__说明与要求__
请把下面列表逐行原样重新录入，一行都不要漏掉，答案中不要放入图片。

__轮廓标注条目__
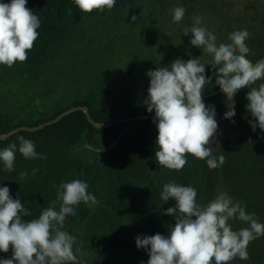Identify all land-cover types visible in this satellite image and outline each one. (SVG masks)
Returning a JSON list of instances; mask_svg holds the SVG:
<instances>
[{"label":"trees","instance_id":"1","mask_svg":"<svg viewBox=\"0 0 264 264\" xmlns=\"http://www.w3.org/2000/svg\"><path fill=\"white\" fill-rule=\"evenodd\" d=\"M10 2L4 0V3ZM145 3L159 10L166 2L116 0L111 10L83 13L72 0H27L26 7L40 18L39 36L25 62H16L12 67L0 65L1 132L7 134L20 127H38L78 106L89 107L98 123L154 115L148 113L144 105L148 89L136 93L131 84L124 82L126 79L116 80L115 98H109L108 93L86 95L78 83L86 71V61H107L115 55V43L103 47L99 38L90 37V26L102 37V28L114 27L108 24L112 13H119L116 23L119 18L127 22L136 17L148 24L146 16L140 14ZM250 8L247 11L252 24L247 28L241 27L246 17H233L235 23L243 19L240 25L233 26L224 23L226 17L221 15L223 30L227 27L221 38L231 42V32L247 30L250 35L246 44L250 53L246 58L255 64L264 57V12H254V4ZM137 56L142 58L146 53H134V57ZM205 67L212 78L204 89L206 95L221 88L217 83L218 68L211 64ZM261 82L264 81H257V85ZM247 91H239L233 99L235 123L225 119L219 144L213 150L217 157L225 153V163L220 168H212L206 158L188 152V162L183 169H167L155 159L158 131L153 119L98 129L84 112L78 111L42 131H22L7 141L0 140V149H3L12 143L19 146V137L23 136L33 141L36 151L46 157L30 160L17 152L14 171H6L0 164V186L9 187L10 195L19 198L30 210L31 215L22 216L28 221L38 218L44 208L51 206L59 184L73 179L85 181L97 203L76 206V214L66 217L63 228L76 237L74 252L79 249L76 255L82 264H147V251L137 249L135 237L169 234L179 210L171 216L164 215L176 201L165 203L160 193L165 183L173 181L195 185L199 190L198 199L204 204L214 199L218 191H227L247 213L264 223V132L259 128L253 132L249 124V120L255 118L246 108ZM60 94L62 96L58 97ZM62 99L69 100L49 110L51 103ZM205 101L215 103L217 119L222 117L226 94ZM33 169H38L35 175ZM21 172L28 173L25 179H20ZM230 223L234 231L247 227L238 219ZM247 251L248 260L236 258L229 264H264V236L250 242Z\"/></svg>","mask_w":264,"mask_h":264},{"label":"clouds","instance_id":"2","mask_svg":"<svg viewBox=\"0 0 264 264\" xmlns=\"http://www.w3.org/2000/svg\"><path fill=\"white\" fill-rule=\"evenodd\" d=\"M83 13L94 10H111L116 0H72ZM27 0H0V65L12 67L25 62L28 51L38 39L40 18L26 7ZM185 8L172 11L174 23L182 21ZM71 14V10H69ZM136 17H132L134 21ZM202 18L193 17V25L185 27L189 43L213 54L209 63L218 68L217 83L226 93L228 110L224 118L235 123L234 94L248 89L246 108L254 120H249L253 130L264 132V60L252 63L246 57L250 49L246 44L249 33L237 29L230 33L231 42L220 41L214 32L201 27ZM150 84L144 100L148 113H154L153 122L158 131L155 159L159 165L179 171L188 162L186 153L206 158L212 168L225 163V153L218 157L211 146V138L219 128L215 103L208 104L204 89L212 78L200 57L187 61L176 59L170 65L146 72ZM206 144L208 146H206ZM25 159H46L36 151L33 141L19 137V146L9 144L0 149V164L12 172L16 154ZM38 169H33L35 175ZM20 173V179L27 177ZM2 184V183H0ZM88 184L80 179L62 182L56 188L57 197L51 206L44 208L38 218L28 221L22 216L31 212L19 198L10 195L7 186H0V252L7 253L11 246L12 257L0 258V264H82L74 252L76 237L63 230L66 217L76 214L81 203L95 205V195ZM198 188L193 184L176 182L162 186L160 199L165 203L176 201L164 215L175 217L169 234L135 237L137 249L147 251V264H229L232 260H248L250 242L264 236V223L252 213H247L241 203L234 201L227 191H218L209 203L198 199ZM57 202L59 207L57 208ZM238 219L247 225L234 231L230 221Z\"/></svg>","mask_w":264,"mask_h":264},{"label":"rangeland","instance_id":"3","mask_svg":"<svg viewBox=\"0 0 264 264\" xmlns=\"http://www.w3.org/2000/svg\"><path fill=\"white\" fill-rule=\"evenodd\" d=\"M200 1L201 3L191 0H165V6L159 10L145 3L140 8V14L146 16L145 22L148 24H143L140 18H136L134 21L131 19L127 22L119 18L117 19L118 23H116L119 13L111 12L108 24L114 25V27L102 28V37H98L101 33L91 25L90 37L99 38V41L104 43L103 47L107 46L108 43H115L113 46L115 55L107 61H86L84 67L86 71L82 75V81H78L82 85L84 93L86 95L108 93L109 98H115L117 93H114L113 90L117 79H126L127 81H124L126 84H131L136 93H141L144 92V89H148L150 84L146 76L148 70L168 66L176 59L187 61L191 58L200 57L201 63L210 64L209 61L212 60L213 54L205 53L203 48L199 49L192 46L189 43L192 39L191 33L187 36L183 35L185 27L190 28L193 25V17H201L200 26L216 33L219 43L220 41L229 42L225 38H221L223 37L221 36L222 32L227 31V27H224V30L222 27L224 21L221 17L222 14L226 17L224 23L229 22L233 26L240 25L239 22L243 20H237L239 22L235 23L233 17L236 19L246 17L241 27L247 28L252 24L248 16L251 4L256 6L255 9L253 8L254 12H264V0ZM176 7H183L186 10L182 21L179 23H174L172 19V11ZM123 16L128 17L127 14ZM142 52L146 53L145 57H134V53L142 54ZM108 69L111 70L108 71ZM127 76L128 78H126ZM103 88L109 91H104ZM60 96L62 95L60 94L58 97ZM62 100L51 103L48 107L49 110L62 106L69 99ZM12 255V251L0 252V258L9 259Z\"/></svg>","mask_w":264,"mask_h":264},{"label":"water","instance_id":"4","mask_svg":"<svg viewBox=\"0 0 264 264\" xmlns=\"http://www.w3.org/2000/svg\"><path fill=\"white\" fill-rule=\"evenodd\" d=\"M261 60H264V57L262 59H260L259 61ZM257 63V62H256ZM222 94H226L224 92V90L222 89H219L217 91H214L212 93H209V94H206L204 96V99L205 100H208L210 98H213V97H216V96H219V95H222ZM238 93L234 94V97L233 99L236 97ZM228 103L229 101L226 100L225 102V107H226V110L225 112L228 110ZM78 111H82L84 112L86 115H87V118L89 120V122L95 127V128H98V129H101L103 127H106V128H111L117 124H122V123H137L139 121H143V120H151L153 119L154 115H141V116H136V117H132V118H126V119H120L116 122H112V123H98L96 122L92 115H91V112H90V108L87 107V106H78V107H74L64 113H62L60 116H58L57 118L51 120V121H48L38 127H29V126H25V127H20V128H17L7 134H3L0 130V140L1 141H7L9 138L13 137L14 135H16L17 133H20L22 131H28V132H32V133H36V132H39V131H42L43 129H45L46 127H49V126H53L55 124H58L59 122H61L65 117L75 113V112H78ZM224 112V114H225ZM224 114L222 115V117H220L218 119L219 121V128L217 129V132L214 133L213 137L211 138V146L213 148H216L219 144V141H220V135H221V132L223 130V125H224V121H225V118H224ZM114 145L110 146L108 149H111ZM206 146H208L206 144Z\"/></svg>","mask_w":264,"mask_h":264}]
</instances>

__任务结果__
Identify all land-cover types visible in this satellite image and outline each one. (SVG masks)
Returning a JSON list of instances; mask_svg holds the SVG:
<instances>
[{"label":"trees","instance_id":"1","mask_svg":"<svg viewBox=\"0 0 264 264\" xmlns=\"http://www.w3.org/2000/svg\"><path fill=\"white\" fill-rule=\"evenodd\" d=\"M10 2L4 0V3ZM145 3L159 10L166 2L116 0L111 10L83 13L72 0H27L26 7L40 18L39 36L25 62H16L12 67L0 65L1 132L7 134L20 127H38L78 106L89 107L98 123L154 115L148 113L144 105L148 89L136 93L131 84L124 82L126 79L116 80L115 98H109L108 93L86 95L78 83L86 71V61H107L115 55V43L103 47L99 38L90 37V26L102 37V28L114 27L108 24L112 13H119L116 23L119 18L127 22L136 17L148 24L146 16L140 14ZM250 8L247 11L252 24L247 28L241 27L246 17H233L235 23L243 19L240 25L233 26L224 23L226 17L221 15L223 30L227 27L221 38L231 42V32L247 30L250 35L246 44L250 53L246 58L255 64L264 57V12H254V4ZM137 56L142 58L146 53H134V57ZM205 67L212 78L204 89L206 95L221 88L217 83L218 68L211 64ZM261 82L264 81H257V85ZM247 91H239L233 99L235 123L225 119L219 144L213 150L217 157L225 153V163L220 168H212L206 158L188 152V162L183 169H167L155 159L158 131L153 119L98 129L84 112L78 111L42 131H22L7 141L0 140V149H3L12 143L19 146V137L23 136L33 141L36 151L46 157L30 160L17 152L14 171H6L0 164V186L9 187L10 195L19 198L30 210L31 215L22 216L28 221L38 218L44 208L51 206L59 184L73 179L85 181L97 203L76 206V214L66 217L63 228L76 237L74 252L79 249L76 255L82 264H147V251L137 249L135 237L169 234L179 210L171 216L164 215L176 201L165 203L160 193L165 183L173 181L195 185L199 190L198 199L204 204L214 199L218 191H227L247 213L264 223V132L259 128L253 132L249 124V120L255 118L246 108ZM60 94L62 96L58 97ZM62 99L69 100L49 110L51 103ZM205 101L215 103L217 119L222 117L226 94ZM33 169H38L35 175ZM21 172L28 173L25 179H20ZM230 223L234 231L247 227L238 219ZM247 251L248 260L236 258L229 264H264V236L250 242Z\"/></svg>","mask_w":264,"mask_h":264},{"label":"clouds","instance_id":"2","mask_svg":"<svg viewBox=\"0 0 264 264\" xmlns=\"http://www.w3.org/2000/svg\"><path fill=\"white\" fill-rule=\"evenodd\" d=\"M83 13L94 10H111L116 0H72ZM27 0H0V65L12 67L25 62L28 51L38 39L40 18L26 7ZM185 8L172 11L174 23L182 21ZM71 14V10H69ZM136 17H132L134 21ZM202 18L193 17V25L185 27L189 43L213 54L209 63L218 68L217 83L226 93L228 110L224 118L235 123L234 94L248 89L246 108L254 120H249L253 130L264 132V60L252 63L246 57L250 49L246 44L249 33L237 29L230 33L231 42L220 41L214 32L201 27ZM150 84L144 100L148 113H154L153 122L158 131L155 159L159 165L179 171L188 162L186 153L206 158L212 168L225 163V153L218 157L211 146V138L219 128L215 103L208 104L204 89L212 78L200 57L187 61L176 59L170 65L146 72ZM206 144L208 146H206ZM25 159H46L36 151L33 141L19 137V146L9 144L0 149V164L12 172L16 154ZM38 169H33L35 175ZM20 173V179L27 177ZM2 184V183H0ZM88 184L80 179L62 182L56 188L57 197L51 206L44 208L38 218L28 221L22 216L31 212L19 198L10 195L7 186H0V252L7 253L11 246L12 257L0 258V264H82L74 252L76 237L63 230L66 217L76 214L81 203L95 205V195ZM198 188L193 184L176 182L162 186L160 199L165 203L176 201L164 215L175 217L169 234L135 237L137 249L147 251V264H229L232 260H248L250 242L264 236V223L252 213H247L241 203L234 201L227 191H218L209 203L198 199ZM57 202L59 207L57 208ZM238 219L247 225L234 231L230 221Z\"/></svg>","mask_w":264,"mask_h":264},{"label":"rangeland","instance_id":"3","mask_svg":"<svg viewBox=\"0 0 264 264\" xmlns=\"http://www.w3.org/2000/svg\"><path fill=\"white\" fill-rule=\"evenodd\" d=\"M200 1L201 3L191 0H165V6L159 10L145 3L140 8V14L146 16L145 22L148 24H143L140 18H136L134 21L131 19L127 22L119 18L117 19L118 23H116L119 13L111 12L108 24L114 25V27L102 28V37H98L101 33L91 25L90 37L99 38V41L104 43L103 47L107 46L108 43H115L113 46L115 55L107 61H86L84 67L86 71L82 75V81H78L82 85L84 93L86 95L108 93L109 98H115L117 93H114L113 90L117 79H126L127 81H124L126 84H131L136 93H141L144 92V89H148L150 84L146 76L148 70L168 66L176 59L187 61L191 58L200 57L201 63L210 64L209 61L212 60L213 54L205 53L203 48L199 49L192 46L189 43L192 39L191 33L187 36L183 35L185 27L190 28L193 25V17H201L200 26L216 33L219 43L220 41L229 42L225 38H221L223 37L221 36L222 32L227 31V27H224V30L222 27L224 21L221 17L222 14L226 17L224 23L229 22L233 26L240 25L239 22L243 20H237L239 22L235 23L233 17L236 19L246 17L241 27L247 28L252 24L248 16L251 4L256 6L255 9L253 8L254 12H264V0ZM176 7H183L186 10L182 21L179 23H174L172 19V11ZM123 16L128 17L127 14ZM142 52L146 53L145 57H134V53L142 54ZM108 69L111 70L108 71ZM127 76L128 78H126ZM103 88L109 91H104ZM60 96L62 95L60 94L58 97ZM62 100L51 103L48 107L49 110L62 106L69 99ZM12 255V251L0 252V258L9 259Z\"/></svg>","mask_w":264,"mask_h":264},{"label":"water","instance_id":"4","mask_svg":"<svg viewBox=\"0 0 264 264\" xmlns=\"http://www.w3.org/2000/svg\"><path fill=\"white\" fill-rule=\"evenodd\" d=\"M261 60H264V57L262 59H260L259 61ZM257 63V62H256ZM222 94H226L224 92V90L222 89H219L217 91H214L212 93H209V94H206L204 96V99L205 100H208L210 98H213V97H216V96H219V95H222ZM238 93L234 94V97L233 99L236 97ZM228 103L229 101L226 100L225 102V107H226V110L225 112L228 110ZM78 111H82L84 112L86 115H87V118L89 120V122L95 127V128H98V129H101L103 127H106V128H111L117 124H122V123H137L139 121H143V120H151L153 119L154 115H141V116H136V117H132V118H126V119H120L116 122H112V123H98L96 122L92 115H91V112H90V108L87 107V106H78V107H74L64 113H62L60 116H58L57 118L51 120V121H48L38 127H29V126H25V127H20V128H17L7 134H3L0 130V140L1 141H7L9 138L13 137L14 135H16L17 133H20L22 131H28V132H32V133H36V132H39V131H42L43 129H45L46 127H49V126H53L55 124H58L59 122H61L65 117L75 113V112H78ZM224 112V114H225ZM224 114L222 115V117H220L218 119L219 121V128L217 129V132L214 133L213 137L211 138V146L213 148H216L219 144V141H220V135H221V132L223 130V125H224V121H225V118H224ZM114 145L110 146L108 149H111ZM206 146H208L206 144Z\"/></svg>","mask_w":264,"mask_h":264}]
</instances>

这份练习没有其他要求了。